Secondly, my amendment rejects the replacement exemption proposed in Senator Smith's bill. The replacement exemption is narrower than the existing exemption. The replacement exemption would only cover refusals to solemnise. The existing exemption covers anything done in direct compliance with the Marriage Act. This includes, for instance, a decision to solemnise a marriage on the condition that a longer notice of intention to marry is given. The replacement exemption would only cover ministers of religion, religious marriage celebrants and chaplains in the Defence Force. The existing exemption covers any person. This could include someone assisting a minister of religion, a religious marriage celebrant or a chaplain in the Defence Force. Senator Smith's bill clearly narrows the exemption from the Sex Discrimination Act. Such a winding back of protections was not in the question that was put to Australian voters. It is not what they voted for.
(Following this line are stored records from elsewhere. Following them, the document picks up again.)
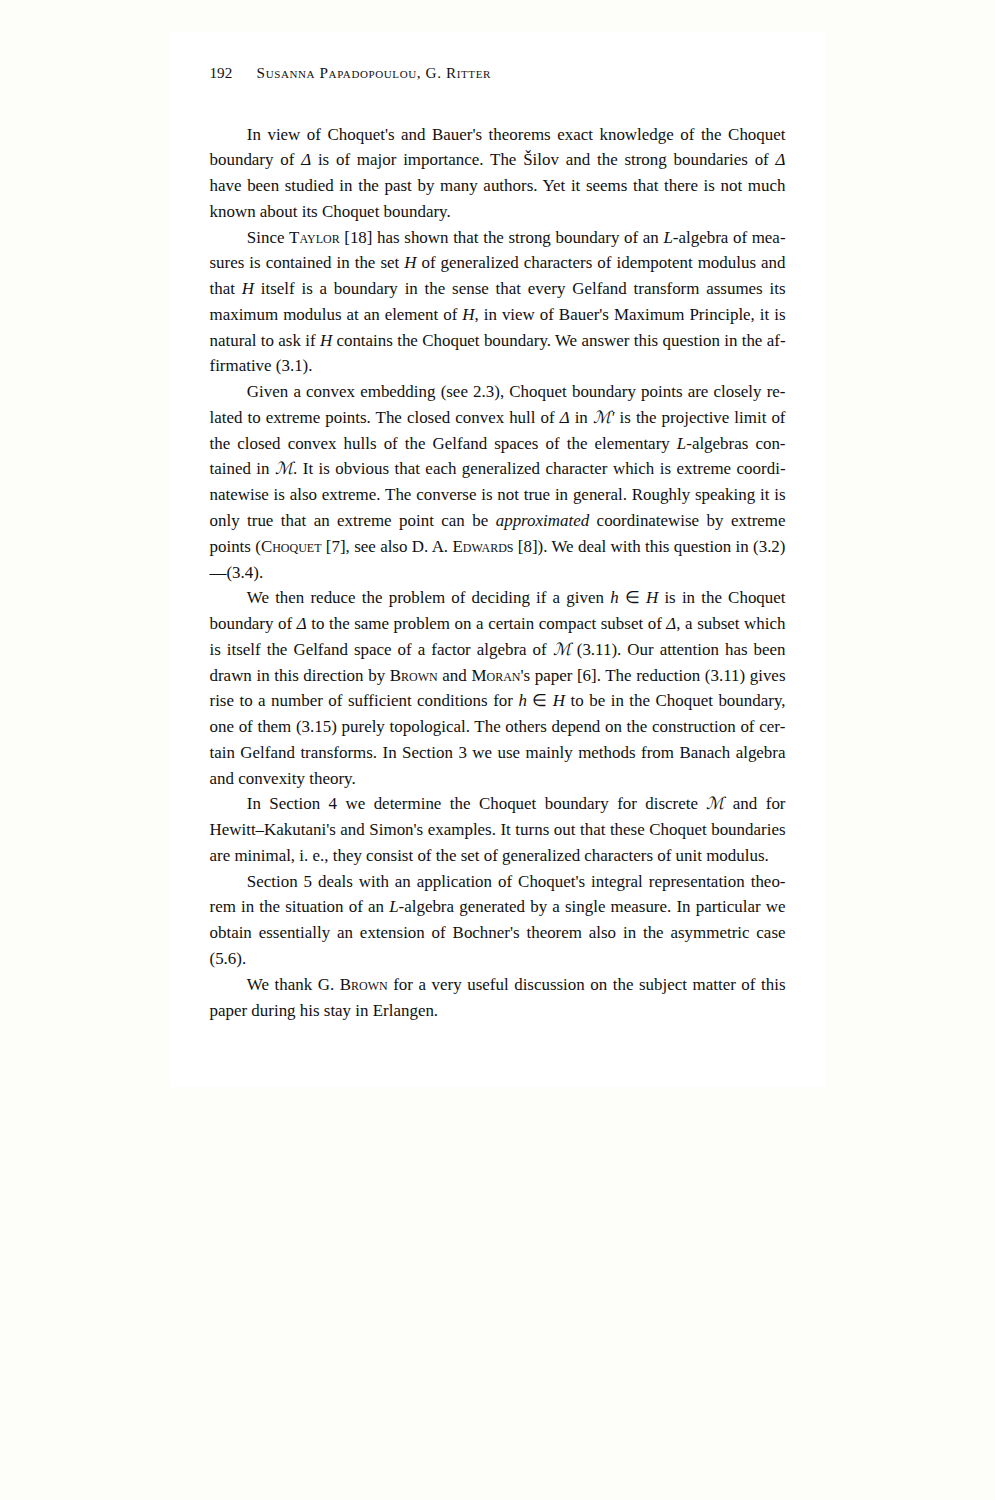192 Susanna Papadopoulou, G. Ritter
In view of Choquet's and Bauer's theorems exact knowledge of the Choquet boundary of Δ is of major importance. The Šilov and the strong boundaries of Δ have been studied in the past by many authors. Yet it seems that there is not much known about its Choquet boundary.
Since Taylor [18] has shown that the strong boundary of an L-algebra of measures is contained in the set H of generalized characters of idempotent modulus and that H itself is a boundary in the sense that every Gelfand transform assumes its maximum modulus at an element of H, in view of Bauer's Maximum Principle, it is natural to ask if H contains the Choquet boundary. We answer this question in the affirmative (3.1).
Given a convex embedding (see 2.3), Choquet boundary points are closely related to extreme points. The closed convex hull of Δ in ℳ′ is the projective limit of the closed convex hulls of the Gelfand spaces of the elementary L-algebras contained in ℳ. It is obvious that each generalized character which is extreme coordinatewise is also extreme. The converse is not true in general. Roughly speaking it is only true that an extreme point can be approximated coordinatewise by extreme points (Choquet [7], see also D. A. Edwards [8]). We deal with this question in (3.2)—(3.4).
We then reduce the problem of deciding if a given h ∈ H is in the Choquet boundary of Δ to the same problem on a certain compact subset of Δ, a subset which is itself the Gelfand space of a factor algebra of ℳ (3.11). Our attention has been drawn in this direction by Brown and Moran's paper [6]. The reduction (3.11) gives rise to a number of sufficient conditions for h ∈ H to be in the Choquet boundary, one of them (3.15) purely topological. The others depend on the construction of certain Gelfand transforms. In Section 3 we use mainly methods from Banach algebra and convexity theory.
In Section 4 we determine the Choquet boundary for discrete ℳ and for Hewitt–Kakutani's and Simon's examples. It turns out that these Choquet boundaries are minimal, i. e., they consist of the set of generalized characters of unit modulus.
Section 5 deals with an application of Choquet's integral representation theorem in the situation of an L-algebra generated by a single measure. In particular we obtain essentially an extension of Bochner's theorem also in the asymmetric case (5.6).
We thank G. Brown for a very useful discussion on the subject matter of this paper during his stay in Erlangen.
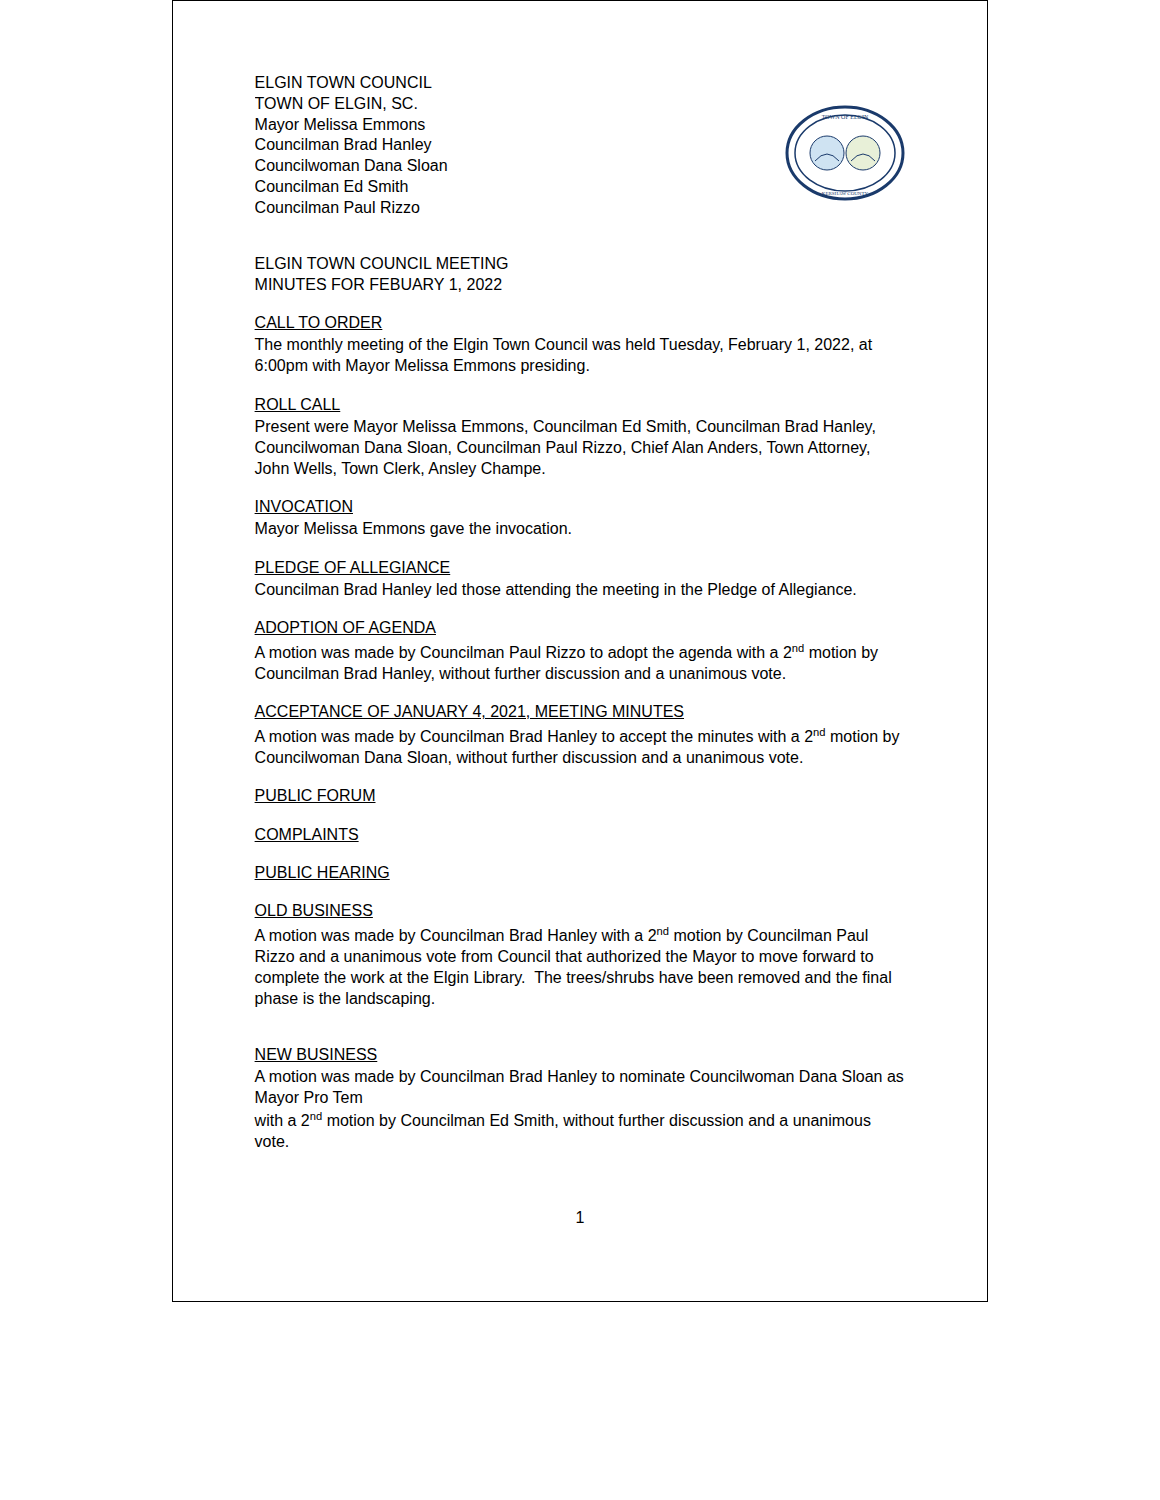ELGIN TOWN COUNCIL
TOWN OF ELGIN, SC.
Mayor Melissa Emmons
Councilman Brad Hanley
Councilwoman Dana Sloan
Councilman Ed Smith
Councilman Paul Rizzo
ELGIN TOWN COUNCIL MEETING
MINUTES FOR FEBUARY 1, 2022
CALL TO ORDER
The monthly meeting of the Elgin Town Council was held Tuesday, February 1, 2022, at 6:00pm with Mayor Melissa Emmons presiding.
ROLL CALL
Present were Mayor Melissa Emmons, Councilman Ed Smith, Councilman Brad Hanley, Councilwoman Dana Sloan, Councilman Paul Rizzo, Chief Alan Anders, Town Attorney, John Wells, Town Clerk, Ansley Champe.
INVOCATION
Mayor Melissa Emmons gave the invocation.
PLEDGE OF ALLEGIANCE
Councilman Brad Hanley led those attending the meeting in the Pledge of Allegiance.
ADOPTION OF AGENDA
A motion was made by Councilman Paul Rizzo to adopt the agenda with a 2nd motion by Councilman Brad Hanley, without further discussion and a unanimous vote.
ACCEPTANCE OF JANUARY 4, 2021, MEETING MINUTES
A motion was made by Councilman Brad Hanley to accept the minutes with a 2nd motion by Councilwoman Dana Sloan, without further discussion and a unanimous vote.
PUBLIC FORUM
COMPLAINTS
PUBLIC HEARING
OLD BUSINESS
A motion was made by Councilman Brad Hanley with a 2nd motion by Councilman Paul Rizzo and a unanimous vote from Council that authorized the Mayor to move forward to complete the work at the Elgin Library. The trees/shrubs have been removed and the final phase is the landscaping.
NEW BUSINESS
A motion was made by Councilman Brad Hanley to nominate Councilwoman Dana Sloan as Mayor Pro Tem
with a 2nd motion by Councilman Ed Smith, without further discussion and a unanimous vote.
1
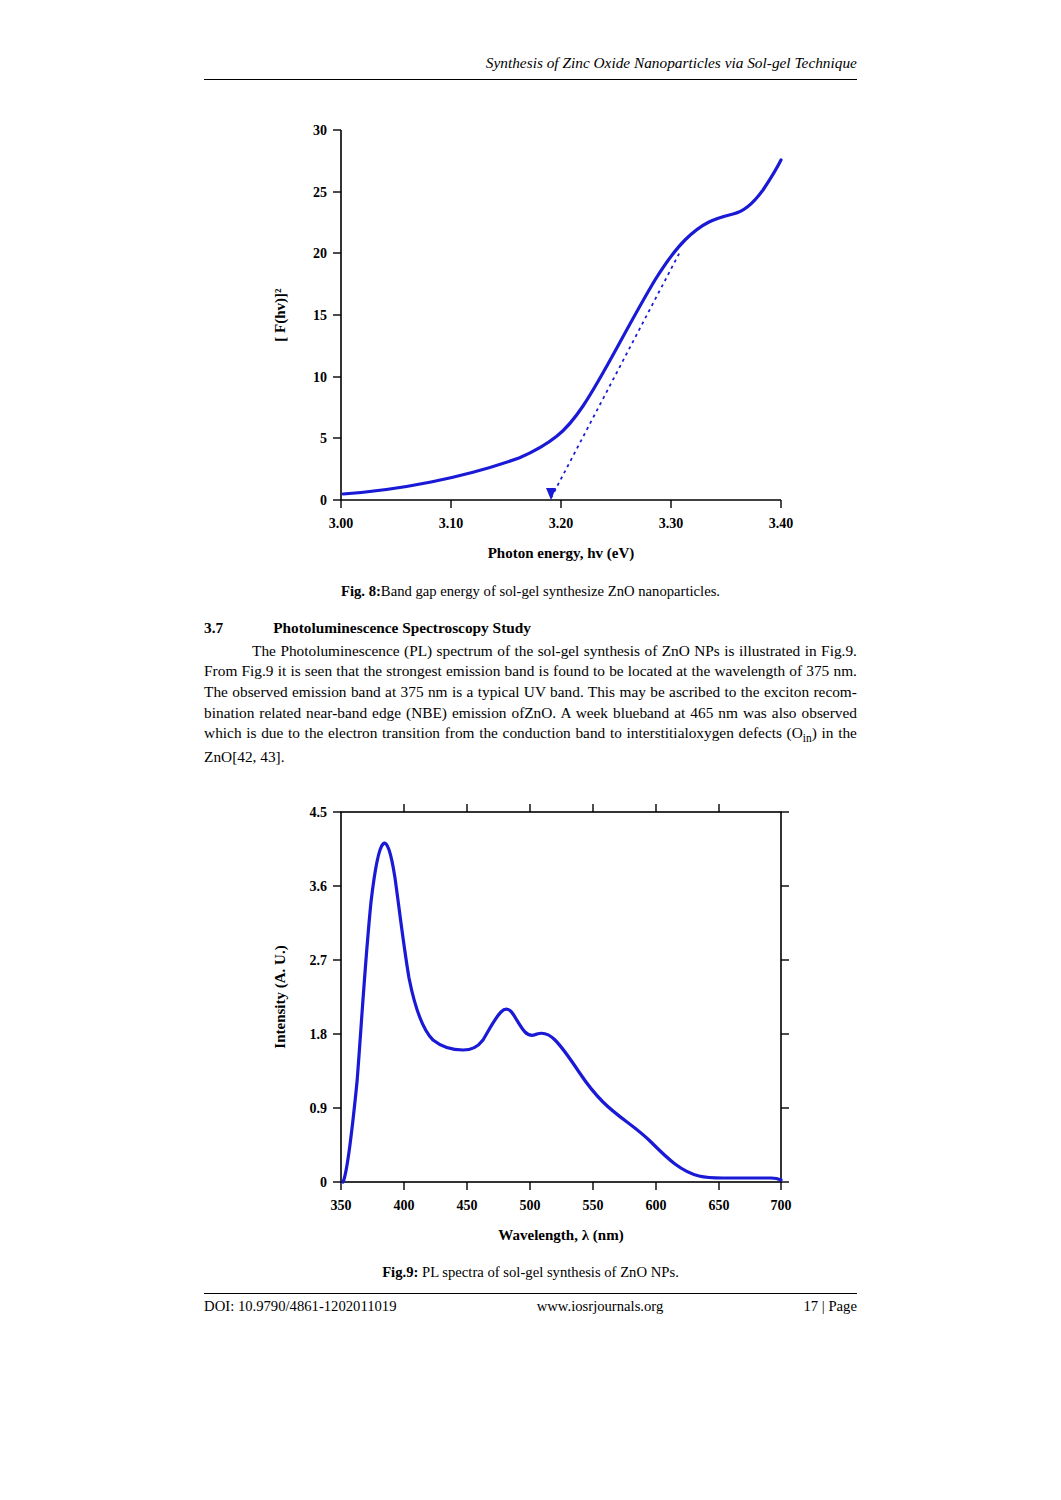Synthesis of Zinc Oxide Nanoparticles via Sol-gel Technique
0 5 10 15 20 25 30 3.00 3.10 3.20 3.30 3.40 Photon energy, hv (eV) [ F(hv)]²
Fig. 8: Band gap energy of sol-gel synthesize ZnO nanoparticles.
3.7 Photoluminescence Spectroscopy Study
The Photoluminescence (PL) spectrum of the sol-gel synthesis of ZnO NPs is illustrated in Fig.9. From Fig.9 it is seen that the strongest emission band is found to be located at the wavelength of 375 nm. The observed emission band at 375 nm is a typical UV band. This may be ascribed to the exciton recombination related near-band edge (NBE) emission ofZnO. A week blueband at 465 nm was also observed which is due to the electron transition from the conduction band to interstitialoxygen defects (Oin) in the ZnO[42, 43].
0 0.9 1.8 2.7 3.6 4.5 350 400 450 500 550 600 650 700 Wavelength, λ (nm) Intensity (A. U.)
Fig.9: PL spectra of sol-gel synthesis of ZnO NPs.
DOI: 10.9790/4861-1202011019
www.iosrjournals.org
17 | Page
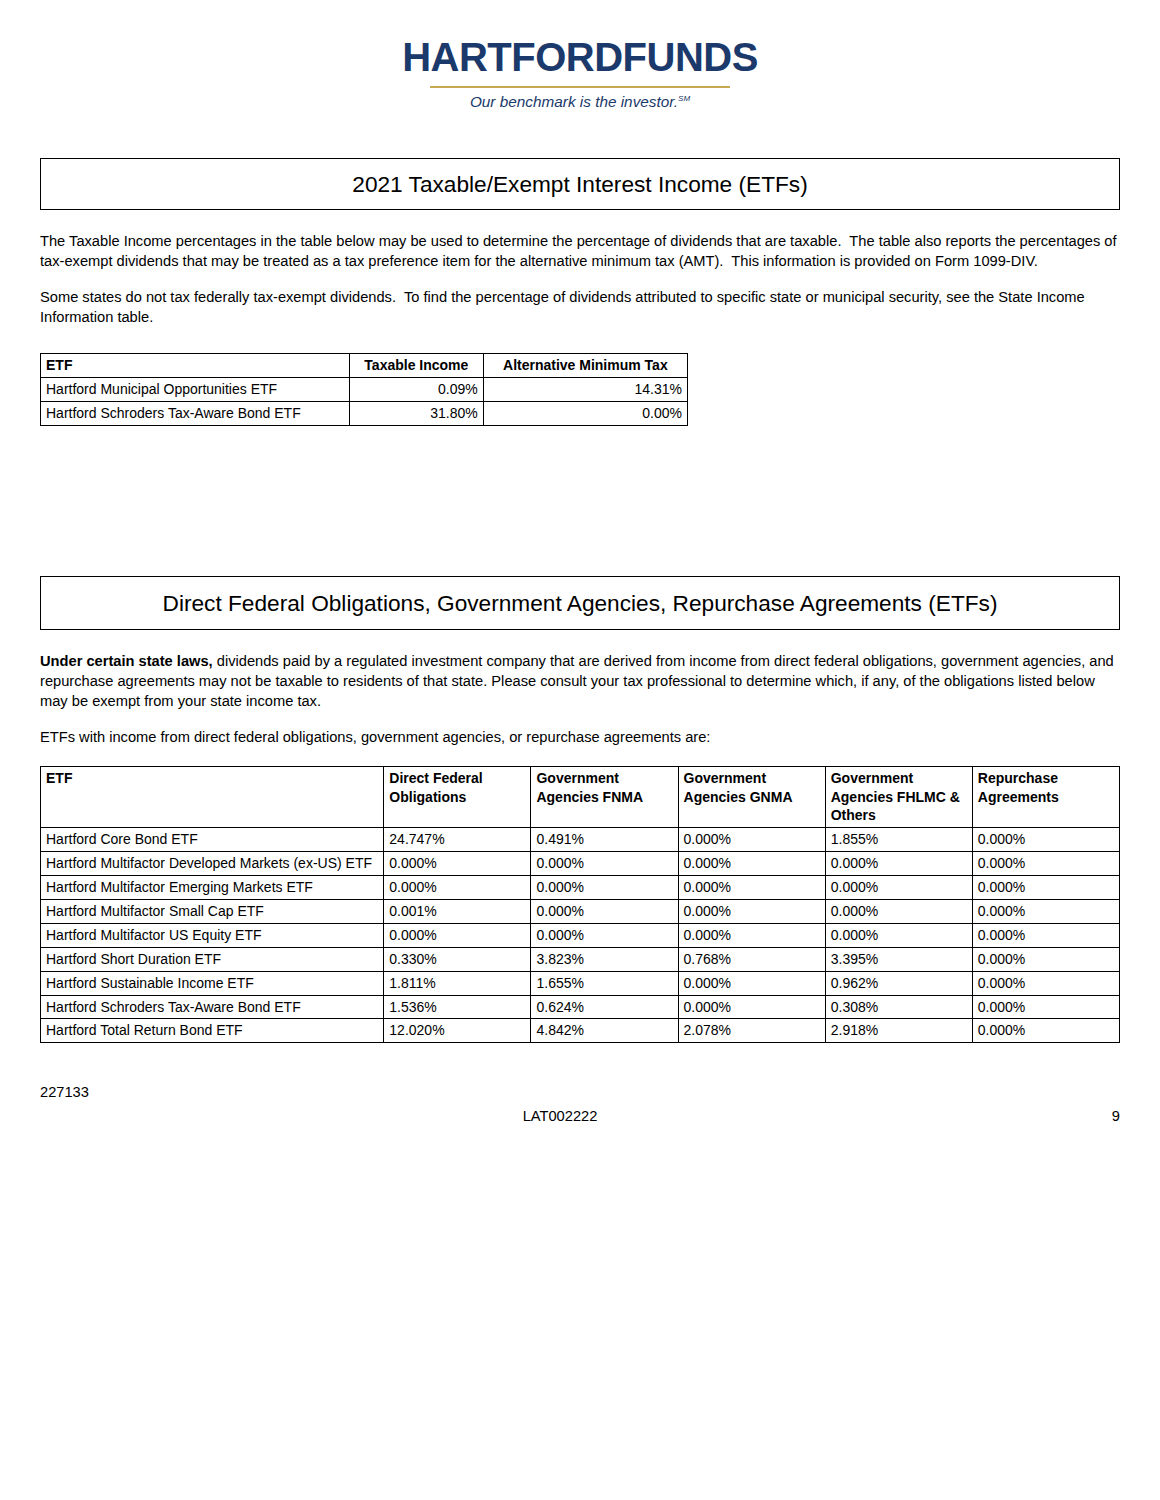HARTFORD FUNDS
Our benchmark is the investor.SM
2021 Taxable/Exempt Interest Income (ETFs)
The Taxable Income percentages in the table below may be used to determine the percentage of dividends that are taxable. The table also reports the percentages of tax-exempt dividends that may be treated as a tax preference item for the alternative minimum tax (AMT). This information is provided on Form 1099-DIV.
Some states do not tax federally tax-exempt dividends. To find the percentage of dividends attributed to specific state or municipal security, see the State Income Information table.
| ETF | Taxable Income | Alternative Minimum Tax |
| --- | --- | --- |
| Hartford Municipal Opportunities ETF | 0.09% | 14.31% |
| Hartford Schroders Tax-Aware Bond ETF | 31.80% | 0.00% |
Direct Federal Obligations, Government Agencies, Repurchase Agreements (ETFs)
Under certain state laws, dividends paid by a regulated investment company that are derived from income from direct federal obligations, government agencies, and repurchase agreements may not be taxable to residents of that state. Please consult your tax professional to determine which, if any, of the obligations listed below may be exempt from your state income tax.
ETFs with income from direct federal obligations, government agencies, or repurchase agreements are:
| ETF | Direct Federal Obligations | Government Agencies FNMA | Government Agencies GNMA | Government Agencies FHLMC & Others | Repurchase Agreements |
| --- | --- | --- | --- | --- | --- |
| Hartford Core Bond ETF | 24.747% | 0.491% | 0.000% | 1.855% | 0.000% |
| Hartford Multifactor Developed Markets (ex-US) ETF | 0.000% | 0.000% | 0.000% | 0.000% | 0.000% |
| Hartford Multifactor Emerging Markets ETF | 0.000% | 0.000% | 0.000% | 0.000% | 0.000% |
| Hartford Multifactor Small Cap ETF | 0.001% | 0.000% | 0.000% | 0.000% | 0.000% |
| Hartford Multifactor US Equity ETF | 0.000% | 0.000% | 0.000% | 0.000% | 0.000% |
| Hartford Short Duration ETF | 0.330% | 3.823% | 0.768% | 3.395% | 0.000% |
| Hartford Sustainable Income ETF | 1.811% | 1.655% | 0.000% | 0.962% | 0.000% |
| Hartford Schroders Tax-Aware Bond ETF | 1.536% | 0.624% | 0.000% | 0.308% | 0.000% |
| Hartford Total Return Bond ETF | 12.020% | 4.842% | 2.078% | 2.918% | 0.000% |
227133
LAT002222
9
In fact, voters were told there would be no winding back of protections, and whenever an extension of protections has been proposed in this debate it has been voted down on the grounds that this bill should not deal with matters beyond the Marriage Act. If you do not want the existing exemption from the Sex Discrimination Act to be wound back, you need to support my amendment. Currently, there is no other amendment that prevents this winding back of the existing exemption.

However, at the outset I mentioned that my amendment does three things. The third thing it does is insert a new, broad exemption from the Sex Discrimination Act that would cover the same things as the existing exemption but go well beyond that. The new exemption would cover discrimination by any person in the course of providing or offering to provide goods, services or facilities for or in connection with a marriage. This covers a wedding as well as events celebrating an engagement or anniversary. This new exemption does not cover section 26 of the Sex Discrimination Act. Section 26 states that:

It is unlawful for a person who performs any function … under a Commonwealth law or for the purposes of a Commonwealth program … to discriminate … on the ground of … sex, sexual orientation, gender identity, intersex status, marital or relationship status, pregnancy or potential pregnancy, or breastfeeding …

As such, my amendment allows people to discriminate in the private sphere but does not allow discrimination by the government which represents us all. I do not argue that there are a significant number of bakers or florists who are inclined to refuse to service a same-sex marriage—indeed, I do not know if there are any—but it is not the role of the government to dictate to such people who they must do business with. I note also that refusing to service a same-sex marriage would be an odd business decision and may well prompt other consumers to boycott that business, which they're free to do.

My amendment may be more relevant to people whose line of work exclusively relates to marriages, such as wedding planners. It could be that people will want to specialise in servicing same-sex marriages. It could even be that the number of people wanting to specialise in servicing same-sex marriages could exceed the number of people wanting to specialise in servicing straight marriages. My amendment does not trample on state rights. If people see issues with state discrimination law, the appropriate forum to address this is the relevant state's parliament. My amendment does not allow discrimination by the Commonwealth. Government represents us all, and the job of public servants is to serve everyone. My amendment allows, in a limited way, individuals to discriminate in the private sphere. This will assist people specialising in servicing same-sex marriages as much as it will assist opponents of same-sex marriage. My amendment is modest, and I commend it to the Senate.

The CHAIR: I remind senators, once again, that advisers are not to be on the floor of the Senate.